» **EXERCISE OBJECTIVE**:
Reproduce the part of the passage on Futurist painting that opens with the words "In the depiction" and closes with "goal more difficult.".

» **EXTRACT**:
++++++++++++++++++++

Because in pursuing the form of airplanes or automobile, we shall always be anticipating new cast-of forms of technical life … And secondly: In pursuing the form of things, we cannon discover painting as an end in itself, the way to direct creation. Painting will remain the means of reproducing this or that condition of the forms of life. But the Futurists forbade the depiction of nakedness not for the sake of giving freedom to painting or words to act as ends in themselves. But because of the change in the technical side of life. The new life of iron and the machine, the roar of automobiles, the glitter of electric lights, the whirring of propellers, have awoken the soul, which was stifling in the catacombs of ancient reason and has emerged on the roads woven between earth and sky.
If all artists could see the crossroads of these celestial paths, if they could comprehend these monstrous runways and the weaving of our bodies with the clouds in the sky, then they would not paint chrysanthemums. The dynamic of movement has directed thought to produce the dynamic of plastic painting. But the efforts of the Futurists to produce purely plastic painting as such, were not crowned with success. They could not abandon subject- matter, which would have made their task easier. When they had driven reason halfway off the surface of the picture (the old callous of habit that sees every thing naturalistically), they were able to make a picture of the new life, of new things, but only this.
In the depiction of movement, the wholeness of things vanished as their flashing particles hid themselves among other running bodies. And in constructing the parts of the running objects, they tried to depict only the impression of movement. But in order to depict the movement of modern life, one must operate with its forms. Which made the arrival of painting at its goal more difficult.

++++++++++++++++++++

» **DATASET RECORDS**:
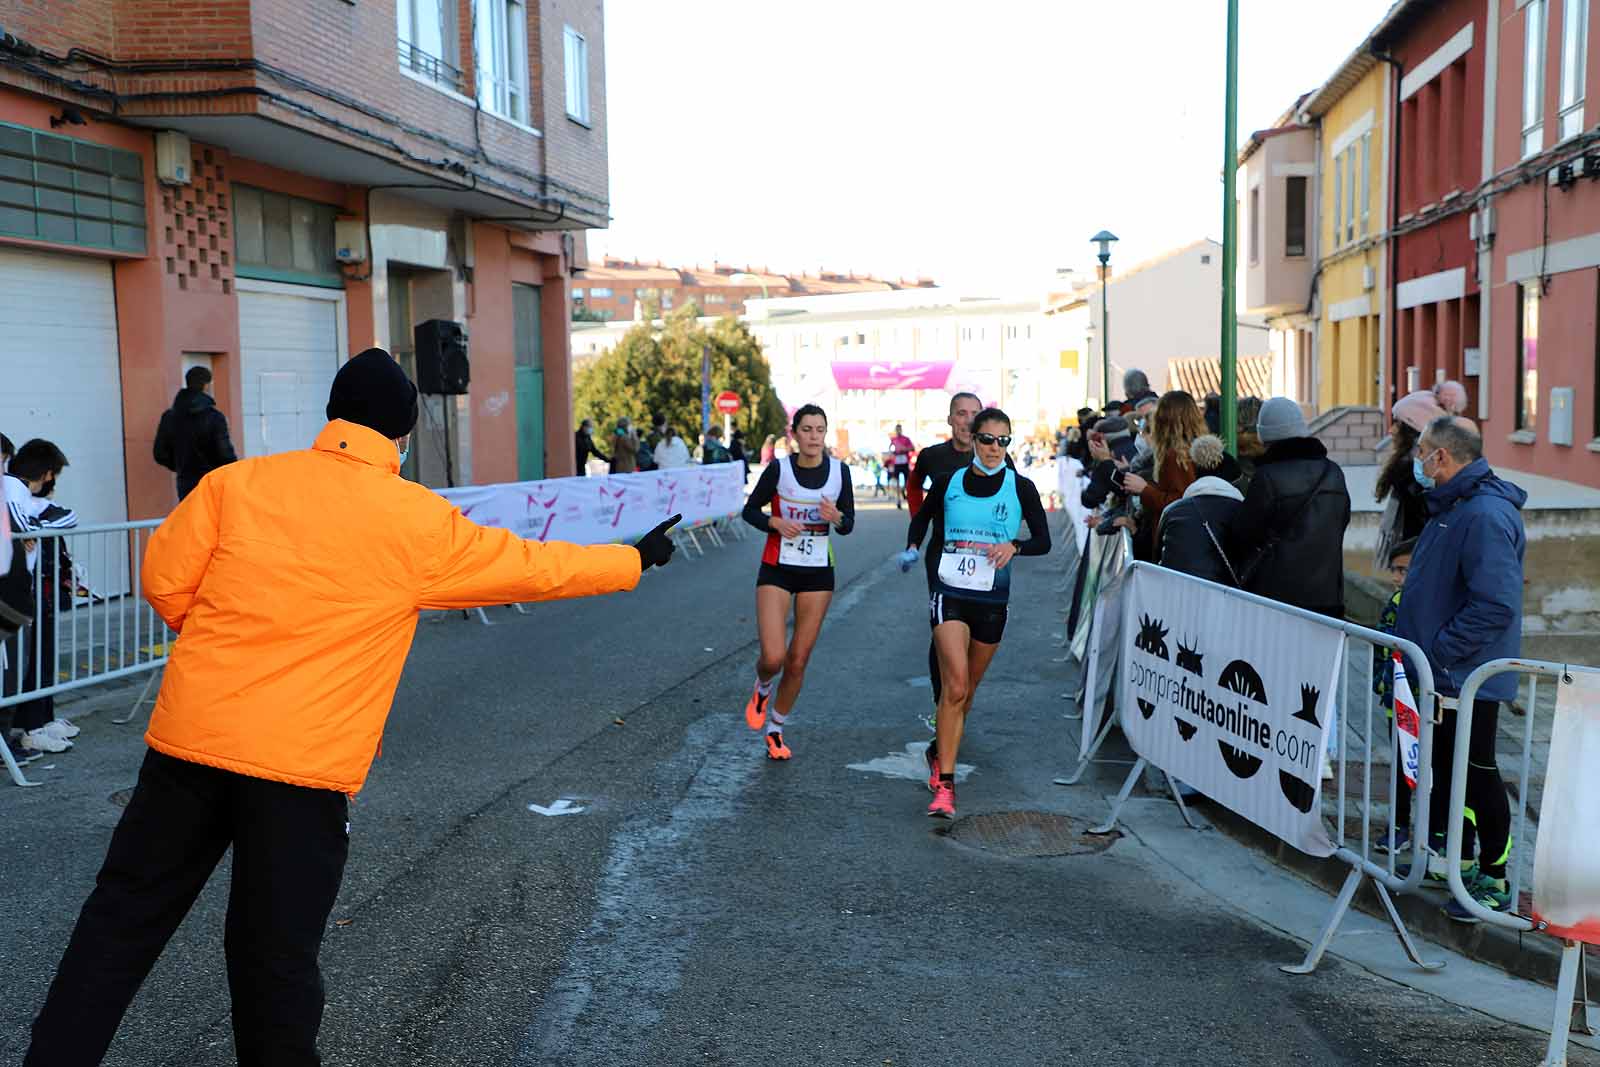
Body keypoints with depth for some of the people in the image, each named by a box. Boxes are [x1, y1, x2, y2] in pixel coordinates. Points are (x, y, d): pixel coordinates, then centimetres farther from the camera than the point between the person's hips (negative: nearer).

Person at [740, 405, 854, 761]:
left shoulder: (839, 471, -4)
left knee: (798, 661, 5)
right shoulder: (779, 469, -10)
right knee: (773, 658, -14)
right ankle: (762, 690, 23)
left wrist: (835, 517, -20)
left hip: (818, 573, 2)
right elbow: (750, 510, 1)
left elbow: (848, 525, 3)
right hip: (777, 570, -2)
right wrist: (776, 522, -19)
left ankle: (775, 730, 26)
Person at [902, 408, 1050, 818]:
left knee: (965, 690, 14)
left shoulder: (1021, 488, 0)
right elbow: (922, 518, 21)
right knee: (955, 687, -17)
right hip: (950, 595, -2)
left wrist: (1013, 546, -20)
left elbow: (1044, 540, -2)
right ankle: (944, 785, -15)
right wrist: (912, 548, 7)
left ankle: (940, 751, 40)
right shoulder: (948, 483, 3)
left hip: (992, 600, 2)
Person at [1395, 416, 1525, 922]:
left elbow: (1496, 604, -29)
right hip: (1440, 674, 10)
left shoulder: (1485, 515, -23)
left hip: (1467, 677, -10)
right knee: (1444, 766, 20)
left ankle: (1494, 880, 11)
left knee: (1475, 774, 0)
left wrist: (1438, 650, -24)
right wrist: (1419, 642, 14)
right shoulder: (1451, 506, 11)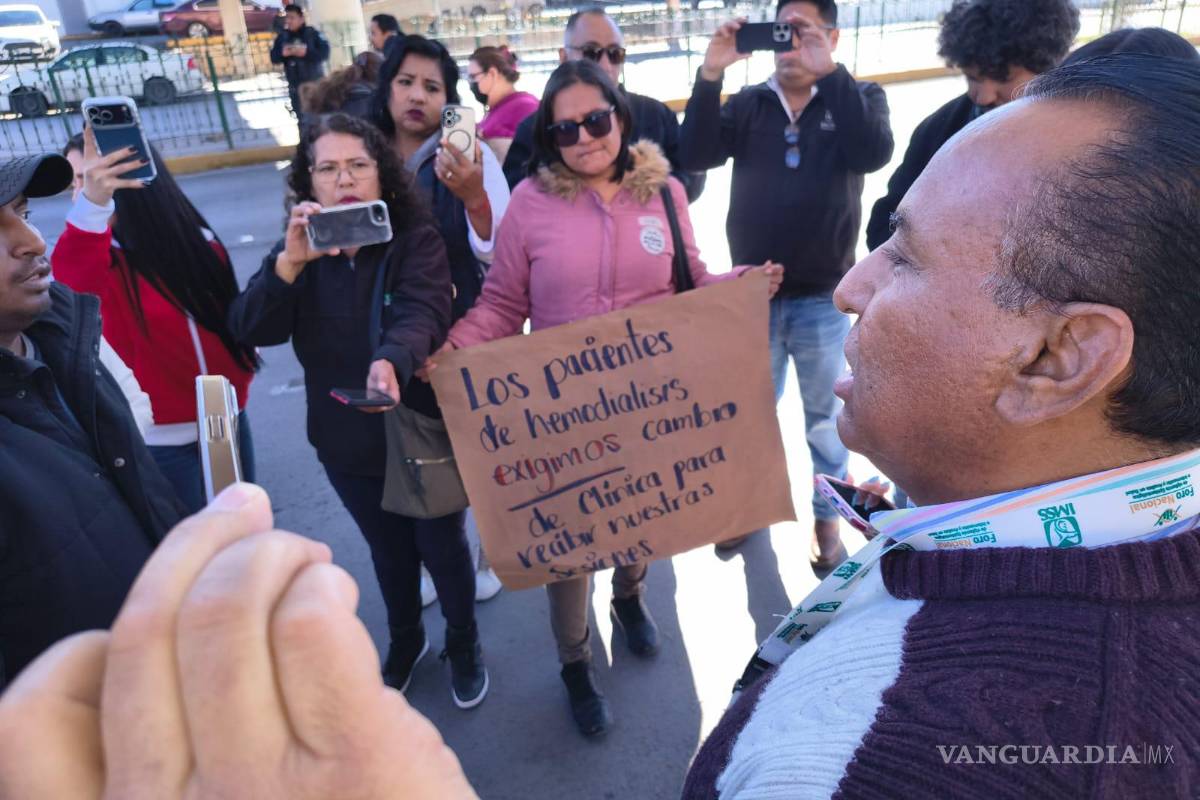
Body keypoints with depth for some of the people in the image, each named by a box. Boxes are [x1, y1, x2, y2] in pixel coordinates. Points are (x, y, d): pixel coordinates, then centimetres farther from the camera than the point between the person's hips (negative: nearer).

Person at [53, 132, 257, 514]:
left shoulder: (199, 241, 1)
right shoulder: (97, 254, -10)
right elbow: (70, 275, -34)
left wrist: (240, 373, 0)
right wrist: (91, 204, -51)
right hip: (160, 437, -3)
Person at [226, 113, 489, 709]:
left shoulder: (416, 238, -14)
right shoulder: (296, 251, -2)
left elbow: (422, 313, -31)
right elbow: (250, 330, -15)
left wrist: (391, 361, -52)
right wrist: (290, 262, -32)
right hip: (346, 439, 4)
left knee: (442, 547, 14)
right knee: (388, 550, 23)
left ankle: (464, 643, 42)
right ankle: (405, 640, 50)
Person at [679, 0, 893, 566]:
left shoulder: (859, 97, 1)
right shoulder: (748, 104, 4)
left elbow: (873, 154, -21)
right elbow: (694, 156, -11)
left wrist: (829, 72, -22)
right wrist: (710, 76, -19)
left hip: (824, 299, -1)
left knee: (826, 418, 14)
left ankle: (827, 519, 34)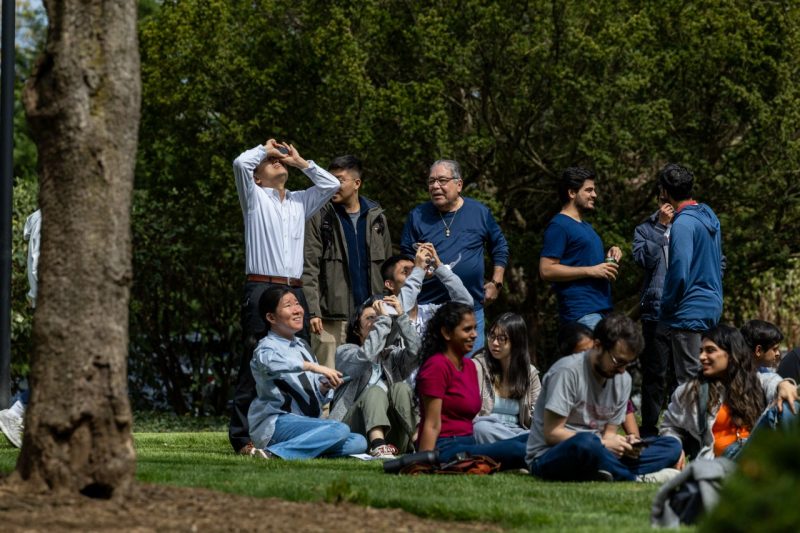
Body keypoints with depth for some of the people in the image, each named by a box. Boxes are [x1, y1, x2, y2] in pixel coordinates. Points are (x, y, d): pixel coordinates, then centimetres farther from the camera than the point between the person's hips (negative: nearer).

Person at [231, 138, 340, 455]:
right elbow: (241, 163, -7)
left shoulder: (299, 203, 22)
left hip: (295, 292, 5)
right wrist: (265, 148, 11)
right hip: (262, 289, -5)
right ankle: (243, 438, -9)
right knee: (255, 366, -9)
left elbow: (330, 184, 19)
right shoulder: (255, 198, 8)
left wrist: (300, 162, 18)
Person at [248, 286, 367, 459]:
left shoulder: (302, 346, 20)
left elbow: (319, 398, 21)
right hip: (276, 423, -9)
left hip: (306, 424, 9)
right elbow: (271, 362, -33)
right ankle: (274, 454, -32)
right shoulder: (267, 347, -5)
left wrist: (325, 388, -2)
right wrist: (312, 366, -38)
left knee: (359, 442, -8)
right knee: (339, 429, -27)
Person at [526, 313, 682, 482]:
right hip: (548, 458, -7)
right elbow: (552, 434, -16)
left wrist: (625, 443, -15)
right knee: (586, 442, -43)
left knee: (671, 447, -8)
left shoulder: (622, 379, 8)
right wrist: (604, 443, -18)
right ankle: (636, 478, -22)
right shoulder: (568, 371, -14)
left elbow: (609, 433, 9)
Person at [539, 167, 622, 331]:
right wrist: (591, 271, -16)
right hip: (581, 313, -10)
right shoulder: (558, 225, -7)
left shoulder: (586, 226, 23)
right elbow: (546, 270, -15)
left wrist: (608, 257, 12)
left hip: (600, 309, 10)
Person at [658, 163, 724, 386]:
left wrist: (666, 308, -9)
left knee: (689, 379, -6)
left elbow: (679, 273, -20)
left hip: (689, 314, -9)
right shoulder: (710, 217, 10)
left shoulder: (683, 224, -17)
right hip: (713, 307, 9)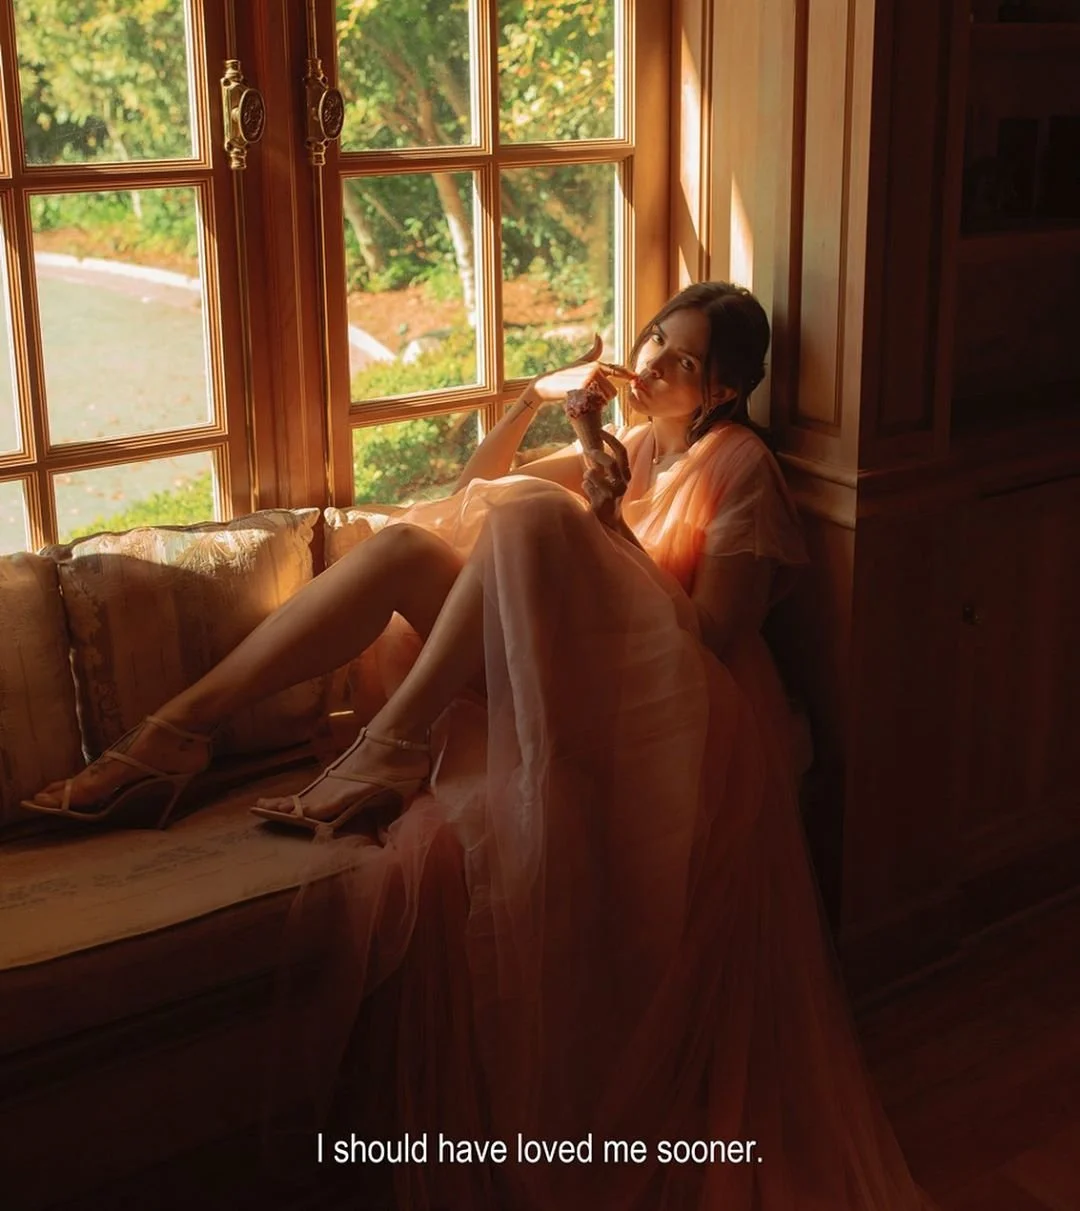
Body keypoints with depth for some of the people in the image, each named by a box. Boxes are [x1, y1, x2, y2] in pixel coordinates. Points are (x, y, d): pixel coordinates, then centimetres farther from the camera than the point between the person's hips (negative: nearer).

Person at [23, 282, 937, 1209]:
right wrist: (535, 396, 14)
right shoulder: (631, 445, 27)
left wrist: (612, 528, -12)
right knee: (408, 540, -16)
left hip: (664, 696, -7)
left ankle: (391, 746, -35)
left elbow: (716, 631, -7)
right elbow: (474, 489, 27)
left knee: (534, 509, -30)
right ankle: (183, 724, -23)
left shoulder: (739, 463, 5)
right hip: (552, 674, 7)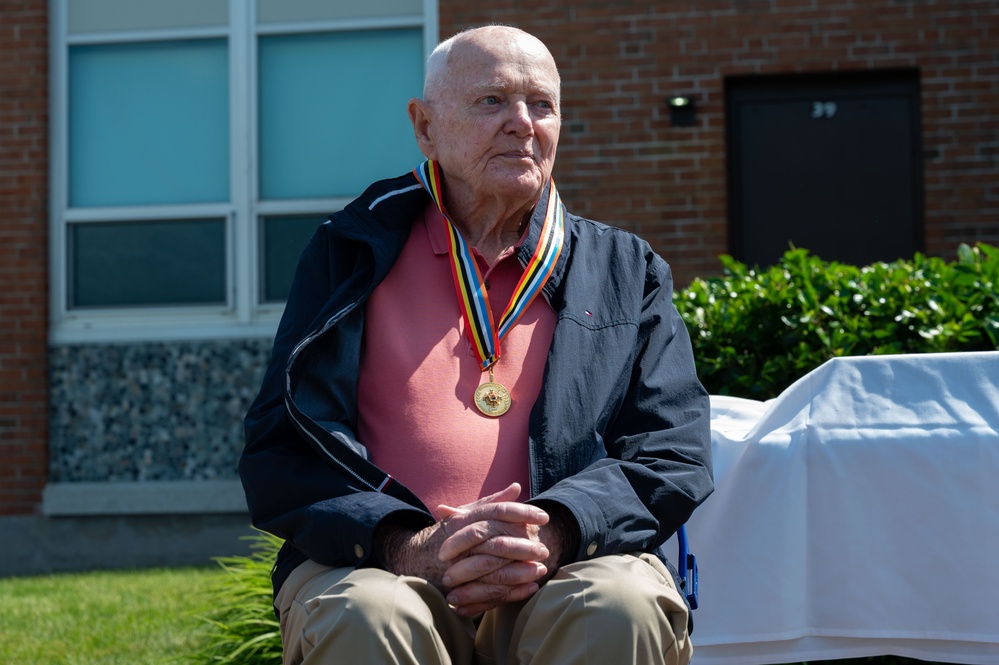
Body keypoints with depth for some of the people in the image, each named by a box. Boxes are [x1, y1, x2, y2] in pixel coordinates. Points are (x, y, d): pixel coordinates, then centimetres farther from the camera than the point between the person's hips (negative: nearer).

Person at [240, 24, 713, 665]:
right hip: (379, 567, -1)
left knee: (621, 609, -33)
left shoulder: (625, 271, 19)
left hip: (563, 573, 1)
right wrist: (408, 547, -15)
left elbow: (673, 452, 8)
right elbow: (282, 449, 5)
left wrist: (551, 534, -14)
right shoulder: (353, 254, 15)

++++++++++++++++++++

» **RESULT FOR THIS EXERCISE**:
In the depiction of movement, the wholeness of things vanished as their flashing particles hid themselves among other running bodies. And in constructing the parts of the running objects, they tried to depict only the impression of movement. But in order to depict the movement of modern life, one must operate with its forms. Which made the arrival of painting at its goal more difficult.